◆ **What to work on**:
Print the rows again without any change, beginning at the line that contains "Rendered at 1275 by 1650 pixels." and continuing through the end of the rows.

◆ **Data for processing**:

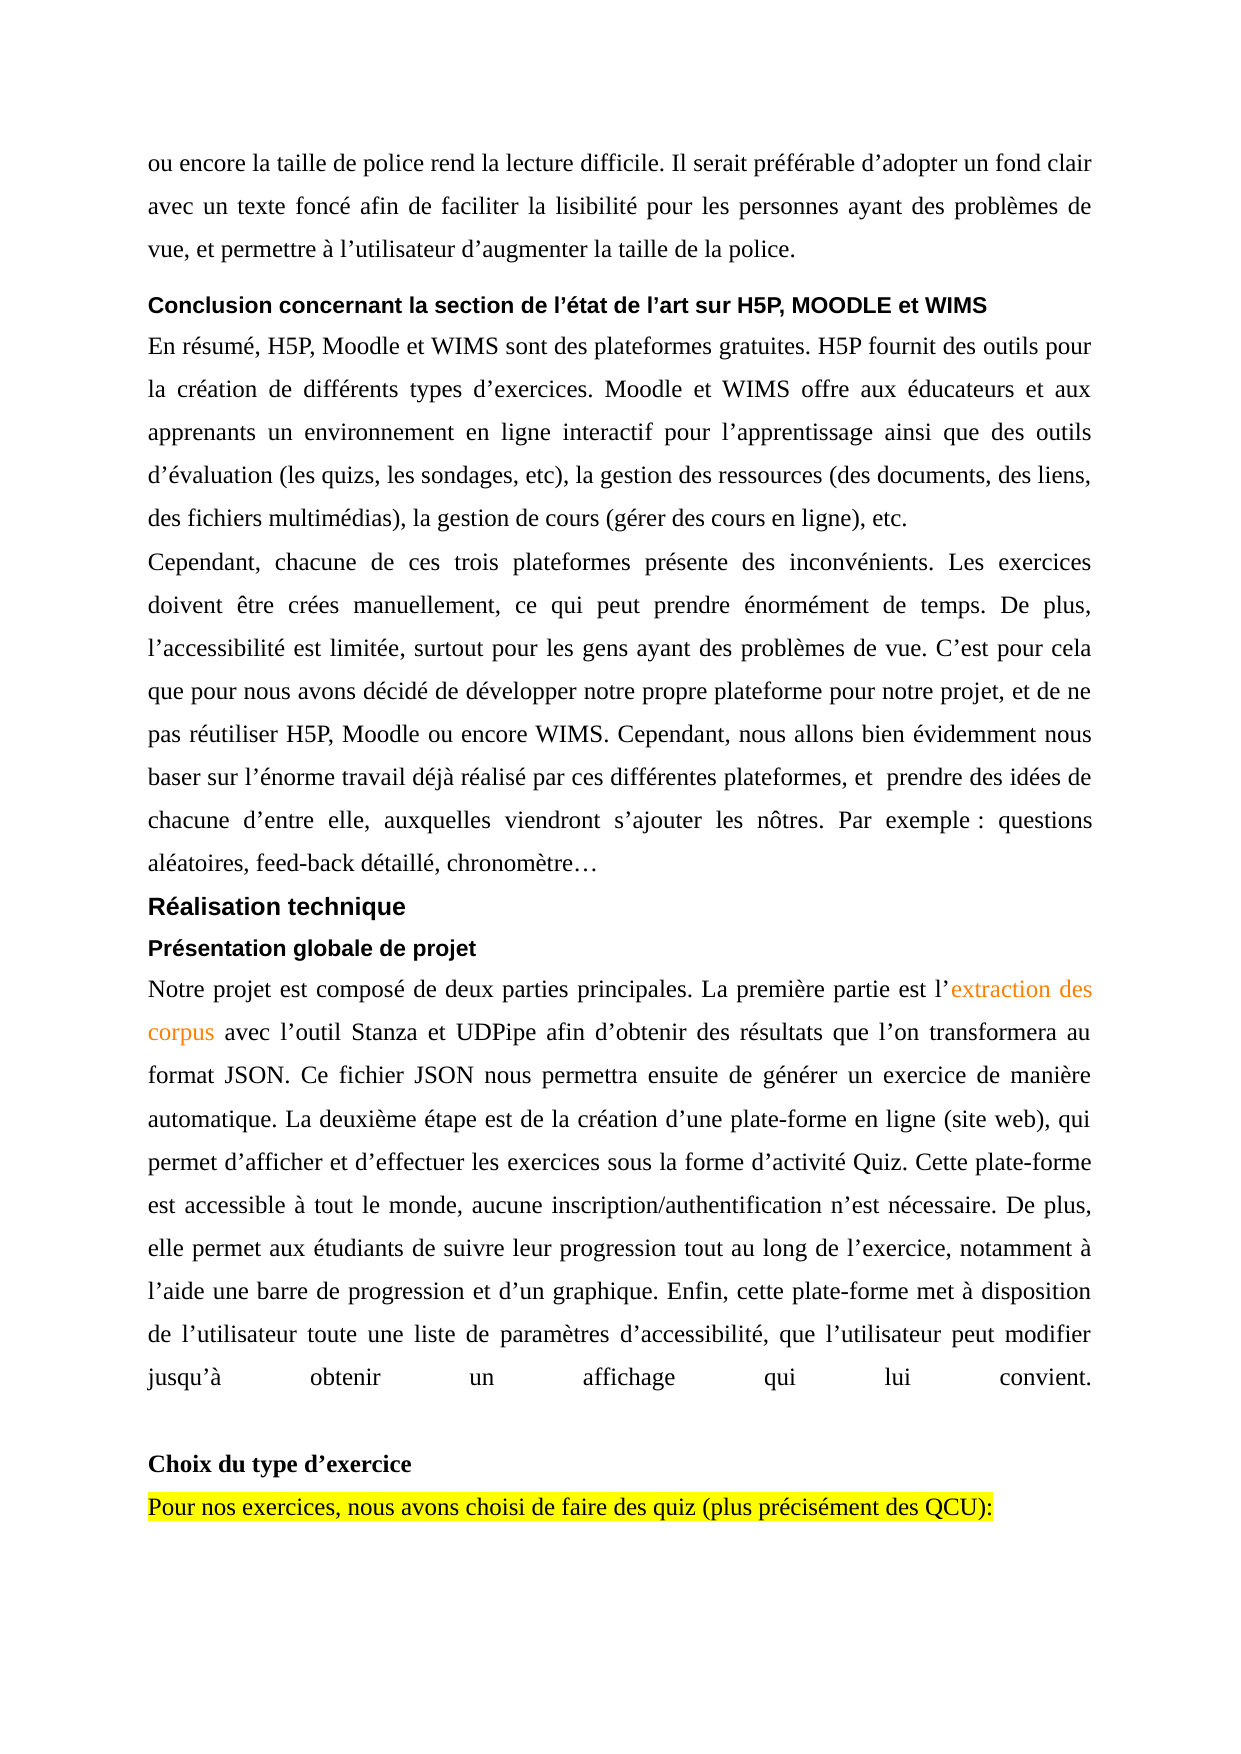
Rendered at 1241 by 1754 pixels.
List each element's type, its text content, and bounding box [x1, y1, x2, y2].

text ou encore la taille de police rend la lecture difficile. Il serait préférable d’adopter un fond clair avec un texte foncé afin de faciliter la lisibilité pour les personnes ayant des problèmes de vue, et permettre à l’utilisateur d’augmenter la taille de la police. [148, 148, 1092, 263]
subtitle Notre projet est composé de deux parties principales. La première partie est l’extraction des corpus avec l’outil Stanza et UDPipe afin d’obtenir des résultats que l’on transformera au format JSON. Ce fichier JSON nous permettra ensuite de générer un exercice de manière automatique. La deuxième étape est de la création d’une plate-forme en ligne (site web), qui permet d’afficher et d’effectuer les exercices sous la forme d’activité Quiz. Cette plate-forme est accessible à tout le monde, aucune inscription/authentification n’est nécessaire. De plus, elle permet aux étudiants de suivre leur progression tout au long de l’exercice, notamment à l’aide une barre de progression et d’un graphique. Enfin, cette plate-forme met à disposition de l’utilisateur toute une liste de paramètres d’accessibilité, que l’utilisateur peut modifier jusqu’à obtenir un affichage qui lui convient. [148, 974, 1092, 1434]
subtitle Réalisation technique [148, 892, 1092, 920]
subtitle Pour nos exercices, nous avons choisi de faire des quiz (plus précisément des QCU): [148, 1492, 1092, 1521]
subtitle Conclusion concernant la section de l’état de l’art sur H5P, MOODLE et WIMS [148, 292, 1092, 318]
subtitle Cependant, chacune de ces trois plateformes présente des inconvénients. Les exercices doivent être crées manuellement, ce qui peut prendre énormément de temps. De plus, l’accessibilité est limitée, surtout pour les gens ayant des problèmes de vue. C’est pour cela que pour nous avons décidé de développer notre propre plateforme pour notre projet, et de ne pas réutiliser H5P, Moodle ou encore WIMS. Cependant, nous allons bien évidemment nous baser sur l’énorme travail déjà réalisé par ces différentes plateformes, et prendre des idées de chacune d’entre elle, auxquelles viendront s’ajouter les nôtres. Par exemple : questions aléatoires, feed-back détaillé, chronomètre… [148, 547, 1092, 877]
subtitle Présentation globale de projet [148, 935, 1092, 961]
subtitle En résumé, H5P, Moodle et WIMS sont des plateformes gratuites. H5P fournit des outils pour la création de différents types d’exercices. Moodle et WIMS offre aux éducateurs et aux apprenants un environnement en ligne interactif pour l’apprentissage ainsi que des outils d’évaluation (les quizs, les sondages, etc), la gestion des ressources (des documents, des liens, des fichiers multimédias), la gestion de cours (gérer des cours en ligne), etc. [148, 331, 1092, 532]
subtitle Choix du type d’exercice [148, 1449, 1092, 1477]
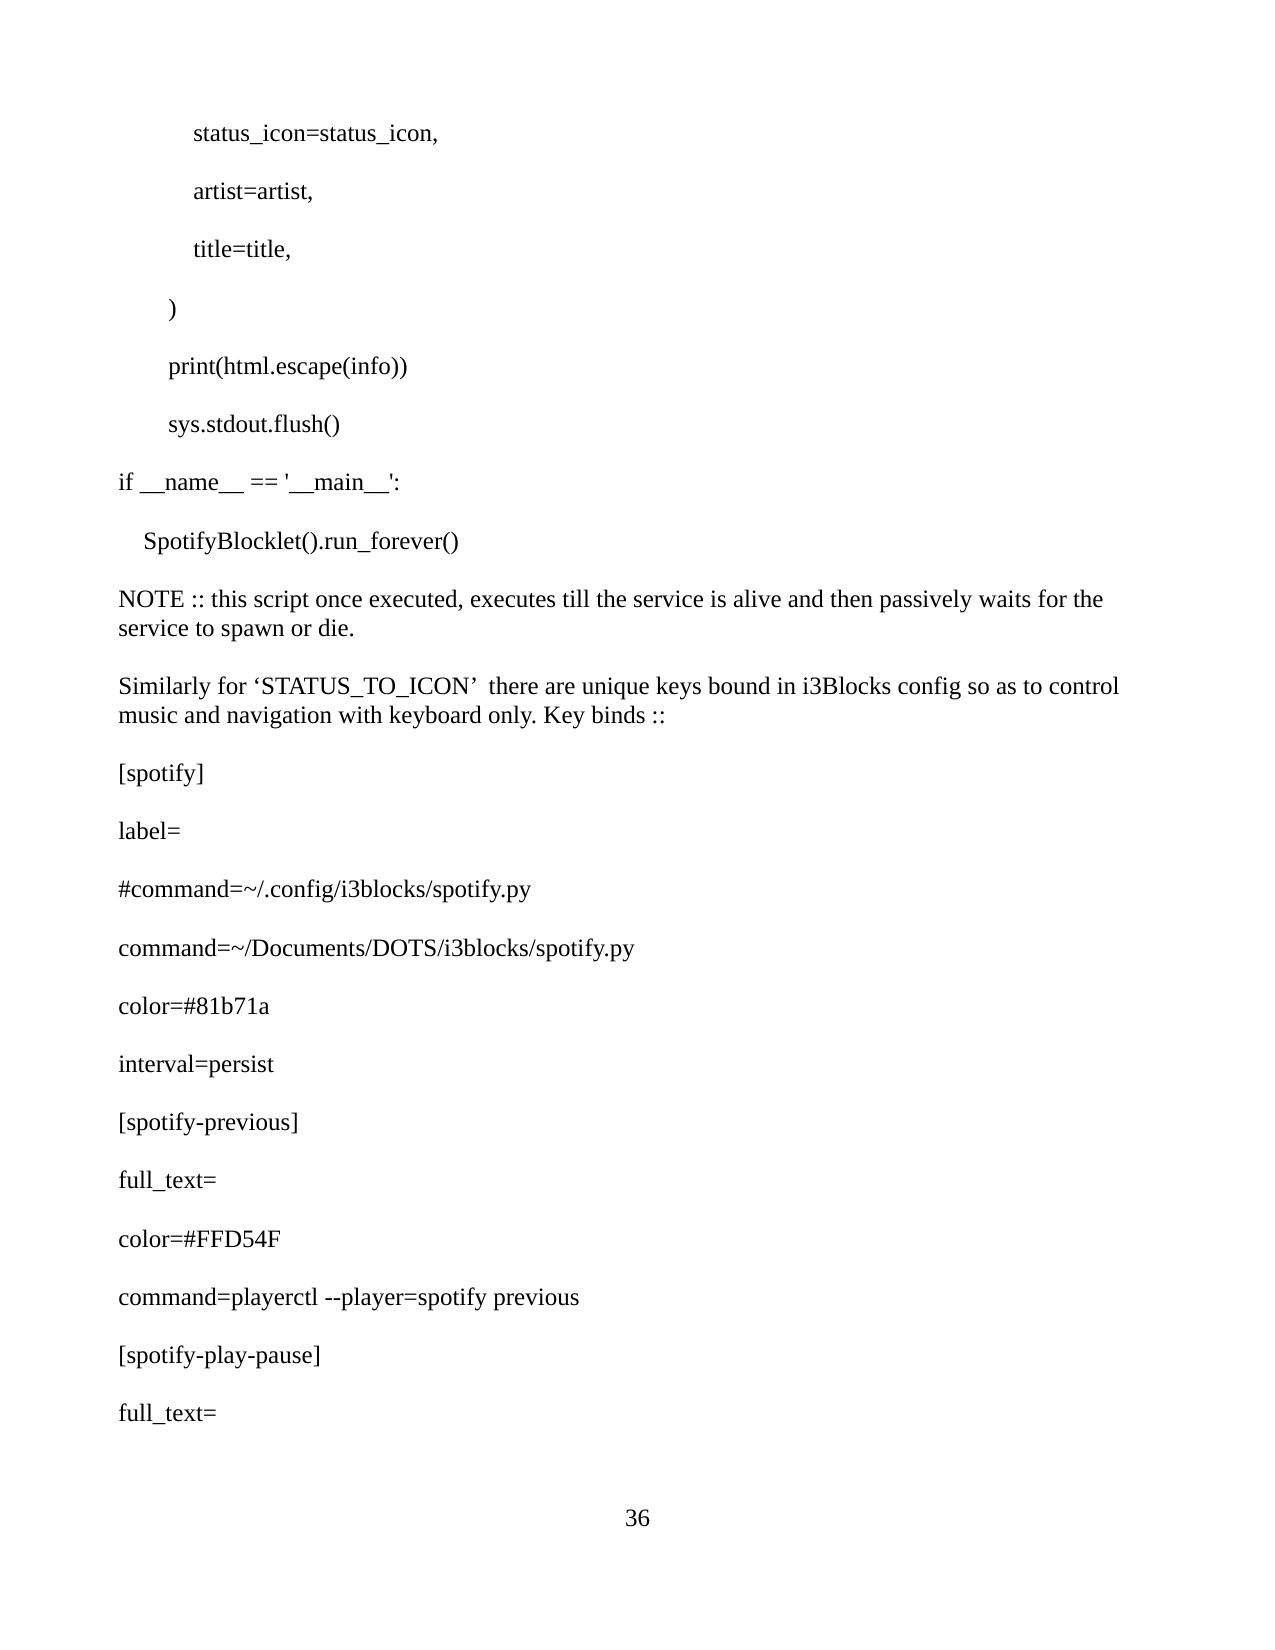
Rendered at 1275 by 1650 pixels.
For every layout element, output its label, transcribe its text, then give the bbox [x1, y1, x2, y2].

◆ **Solved problem**:
Rendered at 1275 by 1650 pixels.
For every layout element, output its label, transcribe its text, then give the bbox [x1, y1, x2, y2].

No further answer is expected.